== TRECHO SELECIONADO ==
>>>

MADRID, 22 set. (EUROPA PRESS) -
Dezenas de milhares de pessoas participaram de manifestações em diferentes partes da Itália na segunda-feira, como parte da greve geral convocada pelos sindicatos em solidariedade ao povo da Faixa de Gaza e para denunciar a ofensiva militar israelense. Pelo menos 60 policiais ficaram feridos em vários incidentes violentos.
A mobilização, da qual os grandes sindicatos italianos se distanciaram, baseia-se em uma convocação da Union Sindicale di Base (USB) e resultou no fechamento de escolas e em atrasos e cancelamentos de alguns trens, na invasão de manifestantes em estações - a principal de Roma, Termini, foi fechada por segurança - e no bloqueio de portos como o de Gênova.

<<<

== INSTRUÇÃO ==
No trecho sobre a greve geral na Itália, qual sindicato fez a convocação em que se baseou a mobilização?

== DADOS DE ENTRADA ==
>>>

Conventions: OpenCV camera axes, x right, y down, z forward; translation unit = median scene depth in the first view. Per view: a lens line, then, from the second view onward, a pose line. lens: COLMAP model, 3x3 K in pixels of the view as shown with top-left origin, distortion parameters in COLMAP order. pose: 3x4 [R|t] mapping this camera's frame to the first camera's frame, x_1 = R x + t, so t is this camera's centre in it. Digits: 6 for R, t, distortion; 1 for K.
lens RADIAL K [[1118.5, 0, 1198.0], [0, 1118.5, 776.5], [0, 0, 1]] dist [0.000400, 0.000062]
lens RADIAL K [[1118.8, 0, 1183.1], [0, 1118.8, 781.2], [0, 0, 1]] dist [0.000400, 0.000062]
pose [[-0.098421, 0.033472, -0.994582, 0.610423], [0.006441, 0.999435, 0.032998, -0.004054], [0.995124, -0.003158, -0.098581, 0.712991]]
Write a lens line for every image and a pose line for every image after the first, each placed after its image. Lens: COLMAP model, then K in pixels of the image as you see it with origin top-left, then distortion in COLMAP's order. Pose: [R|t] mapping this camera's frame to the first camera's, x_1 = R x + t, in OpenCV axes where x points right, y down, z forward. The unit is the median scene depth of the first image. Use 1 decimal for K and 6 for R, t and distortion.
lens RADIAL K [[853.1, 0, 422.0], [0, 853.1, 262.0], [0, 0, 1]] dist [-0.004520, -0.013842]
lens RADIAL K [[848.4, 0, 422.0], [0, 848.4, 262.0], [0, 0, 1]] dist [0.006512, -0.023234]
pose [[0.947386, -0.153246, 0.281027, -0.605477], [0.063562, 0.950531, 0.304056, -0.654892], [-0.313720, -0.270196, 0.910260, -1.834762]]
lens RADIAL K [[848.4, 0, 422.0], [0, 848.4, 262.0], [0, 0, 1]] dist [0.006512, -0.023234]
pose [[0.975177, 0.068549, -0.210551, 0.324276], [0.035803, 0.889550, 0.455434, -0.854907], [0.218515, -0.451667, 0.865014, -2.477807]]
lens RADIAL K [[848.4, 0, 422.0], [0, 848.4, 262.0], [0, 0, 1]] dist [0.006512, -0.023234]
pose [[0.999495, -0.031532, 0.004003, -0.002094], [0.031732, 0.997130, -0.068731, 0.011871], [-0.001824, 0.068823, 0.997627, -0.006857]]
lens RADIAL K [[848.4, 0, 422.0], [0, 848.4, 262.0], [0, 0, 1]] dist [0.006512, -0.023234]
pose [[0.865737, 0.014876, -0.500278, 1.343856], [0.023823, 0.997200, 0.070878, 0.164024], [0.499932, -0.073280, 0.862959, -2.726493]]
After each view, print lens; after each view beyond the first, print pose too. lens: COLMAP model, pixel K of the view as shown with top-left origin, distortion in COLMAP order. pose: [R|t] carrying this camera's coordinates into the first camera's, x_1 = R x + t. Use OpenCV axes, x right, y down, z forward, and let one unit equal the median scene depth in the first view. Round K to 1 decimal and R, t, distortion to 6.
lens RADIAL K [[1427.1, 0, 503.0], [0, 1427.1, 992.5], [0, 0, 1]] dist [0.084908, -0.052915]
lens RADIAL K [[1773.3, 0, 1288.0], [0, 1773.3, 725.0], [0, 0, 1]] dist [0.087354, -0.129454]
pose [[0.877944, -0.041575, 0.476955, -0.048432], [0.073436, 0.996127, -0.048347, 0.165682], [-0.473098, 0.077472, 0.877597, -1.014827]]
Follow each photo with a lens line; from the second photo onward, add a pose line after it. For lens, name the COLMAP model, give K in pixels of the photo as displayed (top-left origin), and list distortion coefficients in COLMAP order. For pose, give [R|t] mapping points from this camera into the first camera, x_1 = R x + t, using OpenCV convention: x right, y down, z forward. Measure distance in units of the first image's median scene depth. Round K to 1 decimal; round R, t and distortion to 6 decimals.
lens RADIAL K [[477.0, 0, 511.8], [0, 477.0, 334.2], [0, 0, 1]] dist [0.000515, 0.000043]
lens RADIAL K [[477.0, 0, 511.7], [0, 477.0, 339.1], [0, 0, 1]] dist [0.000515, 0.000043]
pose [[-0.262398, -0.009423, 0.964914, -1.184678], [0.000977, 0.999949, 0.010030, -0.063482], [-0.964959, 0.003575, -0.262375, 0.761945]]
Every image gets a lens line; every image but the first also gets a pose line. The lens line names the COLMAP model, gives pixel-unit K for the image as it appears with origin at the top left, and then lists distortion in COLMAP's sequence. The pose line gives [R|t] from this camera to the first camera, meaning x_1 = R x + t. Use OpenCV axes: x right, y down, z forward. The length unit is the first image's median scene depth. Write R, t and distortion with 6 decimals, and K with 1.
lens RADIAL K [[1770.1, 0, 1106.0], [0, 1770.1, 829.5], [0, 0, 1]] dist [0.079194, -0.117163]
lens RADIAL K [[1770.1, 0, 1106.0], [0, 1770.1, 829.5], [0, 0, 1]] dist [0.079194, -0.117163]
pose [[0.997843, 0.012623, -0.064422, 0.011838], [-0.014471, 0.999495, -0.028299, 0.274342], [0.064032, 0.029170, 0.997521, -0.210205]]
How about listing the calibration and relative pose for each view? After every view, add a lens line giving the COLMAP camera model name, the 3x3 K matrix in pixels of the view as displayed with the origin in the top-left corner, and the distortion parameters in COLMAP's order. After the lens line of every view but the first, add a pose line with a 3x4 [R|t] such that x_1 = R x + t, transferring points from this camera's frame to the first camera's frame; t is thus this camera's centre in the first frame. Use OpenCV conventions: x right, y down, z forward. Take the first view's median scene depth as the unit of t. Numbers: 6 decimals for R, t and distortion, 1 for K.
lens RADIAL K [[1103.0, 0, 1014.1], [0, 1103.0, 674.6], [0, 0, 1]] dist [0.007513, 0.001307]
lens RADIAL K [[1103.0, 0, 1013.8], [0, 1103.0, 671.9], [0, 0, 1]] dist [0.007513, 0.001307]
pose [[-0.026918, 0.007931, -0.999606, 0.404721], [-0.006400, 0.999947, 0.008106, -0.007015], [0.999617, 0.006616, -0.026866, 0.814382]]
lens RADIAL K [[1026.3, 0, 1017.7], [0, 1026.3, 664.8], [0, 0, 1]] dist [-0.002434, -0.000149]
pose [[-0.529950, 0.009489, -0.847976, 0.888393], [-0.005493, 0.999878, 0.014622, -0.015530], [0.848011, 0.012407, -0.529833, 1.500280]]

<<<

== RESPOSTA ==
A Union Sindicale di Base (USB).